## Problem to work on
Extract from the entries below, exactly as given, only the lines from the line containing "36: (609, 328, 12.56)" to the line containing "52: (985, 507, 6.00)", both lines included.

## Input records
****************
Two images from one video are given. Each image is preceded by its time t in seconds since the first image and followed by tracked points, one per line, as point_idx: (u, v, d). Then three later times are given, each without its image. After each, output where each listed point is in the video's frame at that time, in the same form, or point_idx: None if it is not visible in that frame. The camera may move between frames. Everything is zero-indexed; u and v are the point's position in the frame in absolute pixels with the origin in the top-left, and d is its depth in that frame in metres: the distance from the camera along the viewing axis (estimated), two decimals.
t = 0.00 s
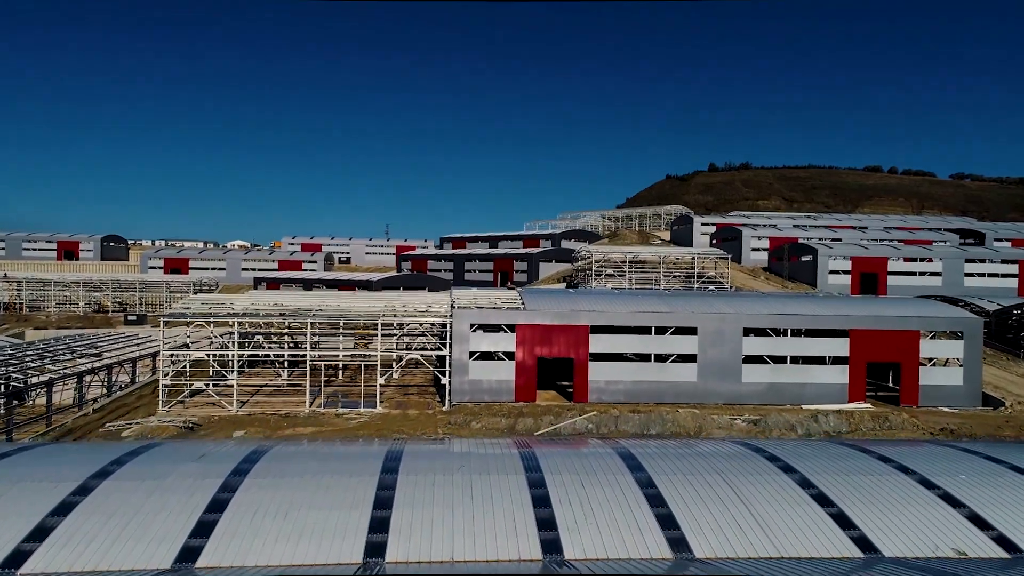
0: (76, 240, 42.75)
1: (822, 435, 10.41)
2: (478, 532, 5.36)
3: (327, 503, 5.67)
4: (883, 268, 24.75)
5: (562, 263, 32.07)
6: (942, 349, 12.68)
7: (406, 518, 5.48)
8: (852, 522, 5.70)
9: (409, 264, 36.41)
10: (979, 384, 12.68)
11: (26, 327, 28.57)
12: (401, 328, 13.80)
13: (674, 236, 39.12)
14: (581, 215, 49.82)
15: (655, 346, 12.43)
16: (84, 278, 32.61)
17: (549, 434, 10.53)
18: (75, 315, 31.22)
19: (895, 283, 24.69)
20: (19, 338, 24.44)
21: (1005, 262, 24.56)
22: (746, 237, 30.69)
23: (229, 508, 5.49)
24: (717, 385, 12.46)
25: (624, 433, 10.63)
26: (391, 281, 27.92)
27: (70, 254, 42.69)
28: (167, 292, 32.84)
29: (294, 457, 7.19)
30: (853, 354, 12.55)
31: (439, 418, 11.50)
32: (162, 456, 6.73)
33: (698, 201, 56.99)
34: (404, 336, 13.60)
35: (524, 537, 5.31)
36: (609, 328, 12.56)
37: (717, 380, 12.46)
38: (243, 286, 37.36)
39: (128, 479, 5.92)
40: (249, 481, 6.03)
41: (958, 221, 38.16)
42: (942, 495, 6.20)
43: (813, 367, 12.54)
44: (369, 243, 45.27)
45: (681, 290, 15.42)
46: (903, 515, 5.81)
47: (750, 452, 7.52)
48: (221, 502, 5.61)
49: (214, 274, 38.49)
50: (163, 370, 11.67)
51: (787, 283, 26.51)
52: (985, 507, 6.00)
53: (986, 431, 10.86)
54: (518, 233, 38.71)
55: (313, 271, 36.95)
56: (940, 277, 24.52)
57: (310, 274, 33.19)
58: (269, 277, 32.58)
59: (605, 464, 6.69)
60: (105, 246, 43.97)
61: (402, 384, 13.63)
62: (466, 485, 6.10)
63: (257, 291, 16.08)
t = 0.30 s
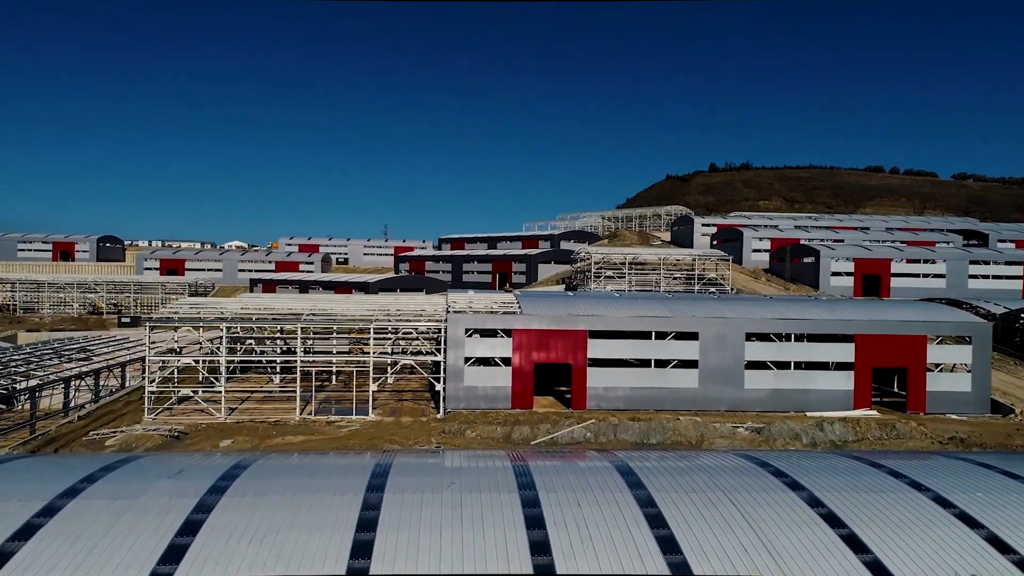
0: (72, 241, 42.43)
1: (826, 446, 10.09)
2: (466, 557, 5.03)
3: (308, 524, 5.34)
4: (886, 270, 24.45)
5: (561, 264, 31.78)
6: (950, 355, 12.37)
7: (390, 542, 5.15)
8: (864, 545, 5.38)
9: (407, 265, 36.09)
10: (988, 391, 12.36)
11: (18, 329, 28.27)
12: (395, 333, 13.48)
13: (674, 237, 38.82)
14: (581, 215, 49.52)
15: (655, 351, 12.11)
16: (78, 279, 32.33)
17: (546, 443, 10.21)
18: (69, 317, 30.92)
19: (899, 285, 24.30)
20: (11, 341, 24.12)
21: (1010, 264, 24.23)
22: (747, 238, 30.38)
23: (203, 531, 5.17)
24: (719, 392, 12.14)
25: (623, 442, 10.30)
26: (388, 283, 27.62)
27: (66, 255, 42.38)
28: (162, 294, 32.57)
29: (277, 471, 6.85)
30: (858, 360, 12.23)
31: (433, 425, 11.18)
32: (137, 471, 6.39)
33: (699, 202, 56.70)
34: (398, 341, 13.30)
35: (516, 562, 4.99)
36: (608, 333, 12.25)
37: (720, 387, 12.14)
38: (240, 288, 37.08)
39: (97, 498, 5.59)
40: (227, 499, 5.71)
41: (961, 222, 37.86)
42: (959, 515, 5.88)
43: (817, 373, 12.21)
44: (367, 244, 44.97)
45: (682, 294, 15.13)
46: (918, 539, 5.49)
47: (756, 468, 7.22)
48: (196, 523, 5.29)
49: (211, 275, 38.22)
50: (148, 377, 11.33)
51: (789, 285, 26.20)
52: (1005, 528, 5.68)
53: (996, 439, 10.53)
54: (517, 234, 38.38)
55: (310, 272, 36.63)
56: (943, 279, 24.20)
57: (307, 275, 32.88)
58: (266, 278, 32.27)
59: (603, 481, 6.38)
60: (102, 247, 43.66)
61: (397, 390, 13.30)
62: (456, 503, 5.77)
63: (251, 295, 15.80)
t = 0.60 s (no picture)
0: (67, 241, 42.06)
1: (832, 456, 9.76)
2: None
3: (285, 549, 5.01)
4: (889, 271, 24.14)
5: (560, 265, 31.44)
6: (958, 361, 12.03)
7: (372, 569, 4.82)
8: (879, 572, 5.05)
9: (405, 265, 35.76)
10: (998, 398, 12.03)
11: (11, 331, 27.94)
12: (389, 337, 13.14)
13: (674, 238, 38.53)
14: (581, 215, 49.20)
15: (655, 357, 11.78)
16: (72, 281, 31.99)
17: (543, 453, 9.87)
18: (63, 319, 30.59)
19: (902, 287, 24.11)
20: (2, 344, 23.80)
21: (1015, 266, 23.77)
22: (748, 239, 30.07)
23: (172, 557, 4.84)
24: (720, 399, 11.81)
25: (622, 452, 9.95)
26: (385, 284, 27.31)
27: (62, 256, 42.04)
28: (157, 296, 32.31)
29: (257, 486, 6.52)
30: (864, 366, 11.90)
31: (426, 434, 10.84)
32: (107, 489, 6.05)
33: (699, 202, 56.40)
34: (392, 345, 12.96)
35: None
36: (607, 338, 11.92)
37: (722, 394, 11.81)
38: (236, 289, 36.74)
39: (61, 520, 5.26)
40: (201, 519, 5.38)
41: (964, 222, 37.52)
42: (979, 537, 5.53)
43: (822, 379, 11.88)
44: (365, 244, 44.62)
45: (683, 297, 14.79)
46: (938, 565, 5.15)
47: (762, 484, 6.87)
48: (165, 548, 4.96)
49: (207, 276, 37.86)
50: (132, 384, 10.98)
51: (790, 286, 25.88)
52: None
53: (1008, 449, 10.19)
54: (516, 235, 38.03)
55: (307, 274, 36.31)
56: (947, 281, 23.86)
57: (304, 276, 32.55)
58: (262, 280, 31.92)
59: (602, 499, 6.04)
60: (97, 248, 43.30)
61: (391, 396, 12.97)
62: (444, 524, 5.45)
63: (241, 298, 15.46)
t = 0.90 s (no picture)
0: (63, 242, 41.73)
1: (838, 468, 9.41)
2: None
3: None
4: (893, 273, 23.79)
5: (559, 266, 31.10)
6: (967, 366, 11.69)
7: None
8: None
9: (403, 266, 35.39)
10: (1008, 405, 11.69)
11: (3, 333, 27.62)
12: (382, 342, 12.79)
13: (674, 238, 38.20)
14: (580, 216, 48.87)
15: (656, 363, 11.44)
16: (66, 282, 31.69)
17: (539, 463, 9.52)
18: (56, 321, 30.28)
19: (906, 288, 23.77)
20: None
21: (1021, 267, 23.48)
22: (749, 240, 29.73)
23: None
24: (722, 406, 11.47)
25: (621, 463, 9.59)
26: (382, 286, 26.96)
27: (57, 256, 41.73)
28: (153, 298, 32.11)
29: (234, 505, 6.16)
30: (870, 371, 11.56)
31: (419, 443, 10.49)
32: (73, 509, 5.70)
33: (700, 202, 56.05)
34: (385, 351, 12.62)
35: None
36: (606, 343, 11.58)
37: (724, 400, 11.46)
38: (232, 290, 36.40)
39: (18, 548, 4.92)
40: (168, 545, 5.03)
41: (966, 222, 37.18)
42: (1001, 561, 5.20)
43: (826, 385, 11.54)
44: (363, 245, 44.28)
45: (684, 300, 14.45)
46: None
47: (767, 499, 6.54)
48: None
49: (203, 277, 37.52)
50: (115, 392, 10.63)
51: (793, 288, 25.51)
52: None
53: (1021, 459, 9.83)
54: (516, 235, 37.66)
55: (304, 275, 35.99)
56: (952, 282, 23.50)
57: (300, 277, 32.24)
58: (258, 281, 31.61)
59: (599, 520, 5.69)
60: (93, 248, 42.96)
61: (384, 403, 12.62)
62: (428, 548, 5.10)
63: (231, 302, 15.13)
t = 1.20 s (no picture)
0: (58, 242, 41.40)
1: (845, 480, 9.04)
2: None
3: None
4: (897, 275, 23.42)
5: (558, 267, 30.76)
6: (977, 372, 11.33)
7: None
8: None
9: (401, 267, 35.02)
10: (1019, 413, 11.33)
11: None
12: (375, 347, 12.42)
13: (674, 239, 37.85)
14: (580, 216, 48.53)
15: (656, 369, 11.09)
16: (59, 283, 31.38)
17: (535, 475, 9.14)
18: (49, 322, 29.94)
19: (910, 290, 23.39)
20: None
21: None
22: (750, 241, 29.37)
23: None
24: (725, 414, 11.12)
25: (620, 474, 9.22)
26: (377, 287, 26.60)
27: (52, 257, 41.40)
28: (147, 299, 32.03)
29: (207, 526, 5.78)
30: (877, 378, 11.22)
31: (411, 453, 10.13)
32: (32, 534, 5.33)
33: (700, 203, 55.71)
34: (377, 355, 12.25)
35: None
36: (604, 349, 11.23)
37: (726, 408, 11.11)
38: (228, 291, 36.07)
39: None
40: None
41: (969, 223, 36.84)
42: None
43: (833, 392, 11.18)
44: (361, 245, 43.93)
45: (685, 304, 14.12)
46: None
47: (774, 518, 6.17)
48: None
49: (199, 278, 37.18)
50: (97, 400, 10.25)
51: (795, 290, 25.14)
52: None
53: None
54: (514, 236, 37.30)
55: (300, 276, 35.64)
56: (956, 284, 23.15)
57: (295, 278, 31.92)
58: (253, 282, 31.29)
59: (594, 543, 5.33)
60: (89, 249, 42.63)
61: (377, 409, 12.26)
62: None
63: (221, 306, 14.80)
****************
## Answer to this task
36: (609, 328, 12.56)
37: (717, 380, 12.46)
38: (243, 286, 37.36)
39: (128, 479, 5.92)
40: (249, 481, 6.03)
41: (958, 221, 38.16)
42: (942, 495, 6.20)
43: (813, 367, 12.54)
44: (369, 243, 45.27)
45: (681, 290, 15.42)
46: (903, 515, 5.81)
47: (750, 452, 7.52)
48: (221, 502, 5.61)
49: (214, 274, 38.49)
50: (163, 370, 11.67)
51: (787, 283, 26.51)
52: (985, 507, 6.00)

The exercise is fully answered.